(Work instruction) Without changing a single character, write out every record below.

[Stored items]
........
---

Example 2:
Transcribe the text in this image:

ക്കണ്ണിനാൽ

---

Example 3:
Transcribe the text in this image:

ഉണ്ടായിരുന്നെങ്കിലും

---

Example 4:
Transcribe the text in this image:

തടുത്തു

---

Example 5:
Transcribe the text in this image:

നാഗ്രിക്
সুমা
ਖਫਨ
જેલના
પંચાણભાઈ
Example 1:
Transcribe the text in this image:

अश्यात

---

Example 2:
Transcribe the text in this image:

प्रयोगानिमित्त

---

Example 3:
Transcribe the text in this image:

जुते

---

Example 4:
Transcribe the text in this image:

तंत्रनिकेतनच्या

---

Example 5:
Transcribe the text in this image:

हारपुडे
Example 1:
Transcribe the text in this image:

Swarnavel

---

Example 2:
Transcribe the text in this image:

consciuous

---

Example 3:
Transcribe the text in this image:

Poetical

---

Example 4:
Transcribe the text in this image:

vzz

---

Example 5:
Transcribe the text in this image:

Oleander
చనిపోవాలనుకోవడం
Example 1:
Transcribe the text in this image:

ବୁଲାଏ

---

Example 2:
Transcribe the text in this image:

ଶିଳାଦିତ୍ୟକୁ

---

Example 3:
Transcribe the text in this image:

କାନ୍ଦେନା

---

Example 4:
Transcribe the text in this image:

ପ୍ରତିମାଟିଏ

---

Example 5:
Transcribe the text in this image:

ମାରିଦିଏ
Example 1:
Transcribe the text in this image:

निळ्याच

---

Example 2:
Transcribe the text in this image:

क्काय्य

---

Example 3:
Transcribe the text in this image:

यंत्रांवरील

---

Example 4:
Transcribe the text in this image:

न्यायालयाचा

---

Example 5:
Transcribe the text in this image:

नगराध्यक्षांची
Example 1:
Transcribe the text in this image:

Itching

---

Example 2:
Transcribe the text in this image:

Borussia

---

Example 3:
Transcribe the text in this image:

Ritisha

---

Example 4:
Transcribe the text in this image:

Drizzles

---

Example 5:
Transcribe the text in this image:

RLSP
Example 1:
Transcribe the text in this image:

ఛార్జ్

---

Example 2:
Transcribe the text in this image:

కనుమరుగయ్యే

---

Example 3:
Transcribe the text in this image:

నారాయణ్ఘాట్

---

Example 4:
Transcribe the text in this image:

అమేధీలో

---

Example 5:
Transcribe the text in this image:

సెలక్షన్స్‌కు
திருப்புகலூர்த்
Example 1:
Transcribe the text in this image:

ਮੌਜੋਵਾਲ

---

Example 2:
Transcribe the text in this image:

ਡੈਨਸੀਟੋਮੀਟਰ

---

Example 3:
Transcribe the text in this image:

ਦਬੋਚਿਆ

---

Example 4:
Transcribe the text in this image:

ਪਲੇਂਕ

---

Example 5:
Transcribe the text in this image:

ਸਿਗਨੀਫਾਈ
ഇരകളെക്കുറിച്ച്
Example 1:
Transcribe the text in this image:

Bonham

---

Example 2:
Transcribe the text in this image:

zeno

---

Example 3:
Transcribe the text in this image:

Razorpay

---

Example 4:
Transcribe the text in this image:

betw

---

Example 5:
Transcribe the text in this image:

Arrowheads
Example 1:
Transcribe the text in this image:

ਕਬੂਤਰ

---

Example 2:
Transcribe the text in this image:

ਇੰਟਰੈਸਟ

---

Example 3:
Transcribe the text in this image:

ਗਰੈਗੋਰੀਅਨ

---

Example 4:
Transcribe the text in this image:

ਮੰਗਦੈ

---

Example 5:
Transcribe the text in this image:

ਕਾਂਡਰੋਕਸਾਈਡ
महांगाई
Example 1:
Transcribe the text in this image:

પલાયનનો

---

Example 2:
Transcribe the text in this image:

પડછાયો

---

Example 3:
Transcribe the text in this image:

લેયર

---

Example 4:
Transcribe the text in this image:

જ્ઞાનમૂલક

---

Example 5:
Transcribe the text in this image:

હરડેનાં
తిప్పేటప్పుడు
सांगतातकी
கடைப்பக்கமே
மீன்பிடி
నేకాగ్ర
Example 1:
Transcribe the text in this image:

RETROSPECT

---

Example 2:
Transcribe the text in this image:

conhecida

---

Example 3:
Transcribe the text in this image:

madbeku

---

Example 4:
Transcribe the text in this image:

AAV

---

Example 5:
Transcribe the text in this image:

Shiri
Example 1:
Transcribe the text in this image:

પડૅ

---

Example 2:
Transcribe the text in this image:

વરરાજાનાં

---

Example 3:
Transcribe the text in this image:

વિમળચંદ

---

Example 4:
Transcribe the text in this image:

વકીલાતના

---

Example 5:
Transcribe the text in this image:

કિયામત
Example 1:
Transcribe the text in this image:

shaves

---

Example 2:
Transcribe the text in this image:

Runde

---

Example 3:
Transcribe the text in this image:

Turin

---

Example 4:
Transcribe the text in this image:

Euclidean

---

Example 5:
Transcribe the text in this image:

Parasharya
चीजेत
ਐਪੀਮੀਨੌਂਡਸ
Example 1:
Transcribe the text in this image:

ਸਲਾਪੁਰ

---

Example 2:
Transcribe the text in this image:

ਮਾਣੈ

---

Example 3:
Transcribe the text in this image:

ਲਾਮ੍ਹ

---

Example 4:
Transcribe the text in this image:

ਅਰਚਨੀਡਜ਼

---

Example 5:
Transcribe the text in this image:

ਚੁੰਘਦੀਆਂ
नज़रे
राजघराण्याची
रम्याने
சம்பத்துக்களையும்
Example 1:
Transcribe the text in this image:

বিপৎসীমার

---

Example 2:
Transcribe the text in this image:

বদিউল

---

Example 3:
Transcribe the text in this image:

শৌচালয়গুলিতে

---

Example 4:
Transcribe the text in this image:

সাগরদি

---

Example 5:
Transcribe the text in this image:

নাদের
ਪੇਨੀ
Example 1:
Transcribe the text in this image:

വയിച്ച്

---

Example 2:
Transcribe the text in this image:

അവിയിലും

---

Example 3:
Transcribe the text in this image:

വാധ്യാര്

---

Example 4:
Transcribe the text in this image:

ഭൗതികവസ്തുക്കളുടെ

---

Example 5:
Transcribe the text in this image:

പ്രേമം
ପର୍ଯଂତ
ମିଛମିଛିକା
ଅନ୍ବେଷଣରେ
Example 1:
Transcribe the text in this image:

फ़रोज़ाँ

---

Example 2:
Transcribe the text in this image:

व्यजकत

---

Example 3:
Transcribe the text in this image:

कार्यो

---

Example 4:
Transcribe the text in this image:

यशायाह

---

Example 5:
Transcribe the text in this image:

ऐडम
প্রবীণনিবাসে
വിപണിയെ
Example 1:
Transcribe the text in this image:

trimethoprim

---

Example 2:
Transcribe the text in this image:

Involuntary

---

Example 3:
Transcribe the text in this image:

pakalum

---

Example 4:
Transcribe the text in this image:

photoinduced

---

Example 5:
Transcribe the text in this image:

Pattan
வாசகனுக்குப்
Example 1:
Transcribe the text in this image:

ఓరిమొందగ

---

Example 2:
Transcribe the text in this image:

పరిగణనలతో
........
(Output of the exercise)
---

Example 2:
Transcribe the text in this image:

ക്കണ്ണിനാൽ

---

Example 3:
Transcribe the text in this image:

ഉണ്ടായിരുന്നെങ്കിലും

---

Example 4:
Transcribe the text in this image:

തടുത്തു

---

Example 5:
Transcribe the text in this image:

നാഗ്രിക്
সুমা
ਖਫਨ
જેલના
પંચાણભાઈ
Example 1:
Transcribe the text in this image:

अश्यात

---

Example 2:
Transcribe the text in this image:

प्रयोगानिमित्त

---

Example 3:
Transcribe the text in this image:

जुते

---

Example 4:
Transcribe the text in this image:

तंत्रनिकेतनच्या

---

Example 5:
Transcribe the text in this image:

हारपुडे
Example 1:
Transcribe the text in this image:

Swarnavel

---

Example 2:
Transcribe the text in this image:

consciuous

---

Example 3:
Transcribe the text in this image:

Poetical

---

Example 4:
Transcribe the text in this image:

vzz

---

Example 5:
Transcribe the text in this image:

Oleander
చనిపోవాలనుకోవడం
Example 1:
Transcribe the text in this image:

ବୁଲାଏ

---

Example 2:
Transcribe the text in this image:

ଶିଳାଦିତ୍ୟକୁ

---

Example 3:
Transcribe the text in this image:

କାନ୍ଦେନା

---

Example 4:
Transcribe the text in this image:

ପ୍ରତିମାଟିଏ

---

Example 5:
Transcribe the text in this image:

ମାରିଦିଏ
Example 1:
Transcribe the text in this image:

निळ्याच

---

Example 2:
Transcribe the text in this image:

क्काय्य

---

Example 3:
Transcribe the text in this image:

यंत्रांवरील

---

Example 4:
Transcribe the text in this image:

न्यायालयाचा

---

Example 5:
Transcribe the text in this image:

नगराध्यक्षांची
Example 1:
Transcribe the text in this image:

Itching

---

Example 2:
Transcribe the text in this image:

Borussia

---

Example 3:
Transcribe the text in this image:

Ritisha

---

Example 4:
Transcribe the text in this image:

Drizzles

---

Example 5:
Transcribe the text in this image:

RLSP
Example 1:
Transcribe the text in this image:

ఛార్జ్

---

Example 2:
Transcribe the text in this image:

కనుమరుగయ్యే

---

Example 3:
Transcribe the text in this image:

నారాయణ్ఘాట్

---

Example 4:
Transcribe the text in this image:

అమేధీలో

---

Example 5:
Transcribe the text in this image:

సెలక్షన్స్‌కు
திருப்புகலூர்த்
Example 1:
Transcribe the text in this image:

ਮੌਜੋਵਾਲ

---

Example 2:
Transcribe the text in this image:

ਡੈਨਸੀਟੋਮੀਟਰ

---

Example 3:
Transcribe the text in this image:

ਦਬੋਚਿਆ

---

Example 4:
Transcribe the text in this image:

ਪਲੇਂਕ

---

Example 5:
Transcribe the text in this image:

ਸਿਗਨੀਫਾਈ
ഇരകളെക്കുറിച്ച്
Example 1:
Transcribe the text in this image:

Bonham

---

Example 2:
Transcribe the text in this image:

zeno

---

Example 3:
Transcribe the text in this image:

Razorpay

---

Example 4:
Transcribe the text in this image:

betw

---

Example 5:
Transcribe the text in this image:

Arrowheads
Example 1:
Transcribe the text in this image:

ਕਬੂਤਰ

---

Example 2:
Transcribe the text in this image:

ਇੰਟਰੈਸਟ

---

Example 3:
Transcribe the text in this image:

ਗਰੈਗੋਰੀਅਨ

---

Example 4:
Transcribe the text in this image:

ਮੰਗਦੈ

---

Example 5:
Transcribe the text in this image:

ਕਾਂਡਰੋਕਸਾਈਡ
महांगाई
Example 1:
Transcribe the text in this image:

પલાયનનો

---

Example 2:
Transcribe the text in this image:

પડછાયો

---

Example 3:
Transcribe the text in this image:

લેયર

---

Example 4:
Transcribe the text in this image:

જ્ઞાનમૂલક

---

Example 5:
Transcribe the text in this image:

હરડેનાં
తిప్పేటప్పుడు
सांगतातकी
கடைப்பக்கமே
மீன்பிடி
నేకాగ్ర
Example 1:
Transcribe the text in this image:

RETROSPECT

---

Example 2:
Transcribe the text in this image:

conhecida

---

Example 3:
Transcribe the text in this image:

madbeku

---

Example 4:
Transcribe the text in this image:

AAV

---

Example 5:
Transcribe the text in this image:

Shiri
Example 1:
Transcribe the text in this image:

પડૅ

---

Example 2:
Transcribe the text in this image:

વરરાજાનાં

---

Example 3:
Transcribe the text in this image:

વિમળચંદ

---

Example 4:
Transcribe the text in this image:

વકીલાતના

---

Example 5:
Transcribe the text in this image:

કિયામત
Example 1:
Transcribe the text in this image:

shaves

---

Example 2:
Transcribe the text in this image:

Runde

---

Example 3:
Transcribe the text in this image:

Turin

---

Example 4:
Transcribe the text in this image:

Euclidean

---

Example 5:
Transcribe the text in this image:

Parasharya
चीजेत
ਐਪੀਮੀਨੌਂਡਸ
Example 1:
Transcribe the text in this image:

ਸਲਾਪੁਰ

---

Example 2:
Transcribe the text in this image:

ਮਾਣੈ

---

Example 3:
Transcribe the text in this image:

ਲਾਮ੍ਹ

---

Example 4:
Transcribe the text in this image:

ਅਰਚਨੀਡਜ਼

---

Example 5:
Transcribe the text in this image:

ਚੁੰਘਦੀਆਂ
नज़रे
राजघराण्याची
रम्याने
சம்பத்துக்களையும்
Example 1:
Transcribe the text in this image:

বিপৎসীমার

---

Example 2:
Transcribe the text in this image:

বদিউল

---

Example 3:
Transcribe the text in this image:

শৌচালয়গুলিতে

---

Example 4:
Transcribe the text in this image:

সাগরদি

---

Example 5:
Transcribe the text in this image:

নাদের
ਪੇਨੀ
Example 1:
Transcribe the text in this image:

വയിച്ച്

---

Example 2:
Transcribe the text in this image:

അവിയിലും

---

Example 3:
Transcribe the text in this image:

വാധ്യാര്

---

Example 4:
Transcribe the text in this image:

ഭൗതികവസ്തുക്കളുടെ

---

Example 5:
Transcribe the text in this image:

പ്രേമം
ପର୍ଯଂତ
ମିଛମିଛିକା
ଅନ୍ବେଷଣରେ
Example 1:
Transcribe the text in this image:

फ़रोज़ाँ

---

Example 2:
Transcribe the text in this image:

व्यजकत

---

Example 3:
Transcribe the text in this image:

कार्यो

---

Example 4:
Transcribe the text in this image:

यशायाह

---

Example 5:
Transcribe the text in this image:

ऐडम
প্রবীণনিবাসে
വിപണിയെ
Example 1:
Transcribe the text in this image:

trimethoprim

---

Example 2:
Transcribe the text in this image:

Involuntary

---

Example 3:
Transcribe the text in this image:

pakalum

---

Example 4:
Transcribe the text in this image:

photoinduced

---

Example 5:
Transcribe the text in this image:

Pattan
வாசகனுக்குப்
Example 1:
Transcribe the text in this image:

ఓరిమొందగ

---

Example 2:
Transcribe the text in this image:

పరిగణనలతో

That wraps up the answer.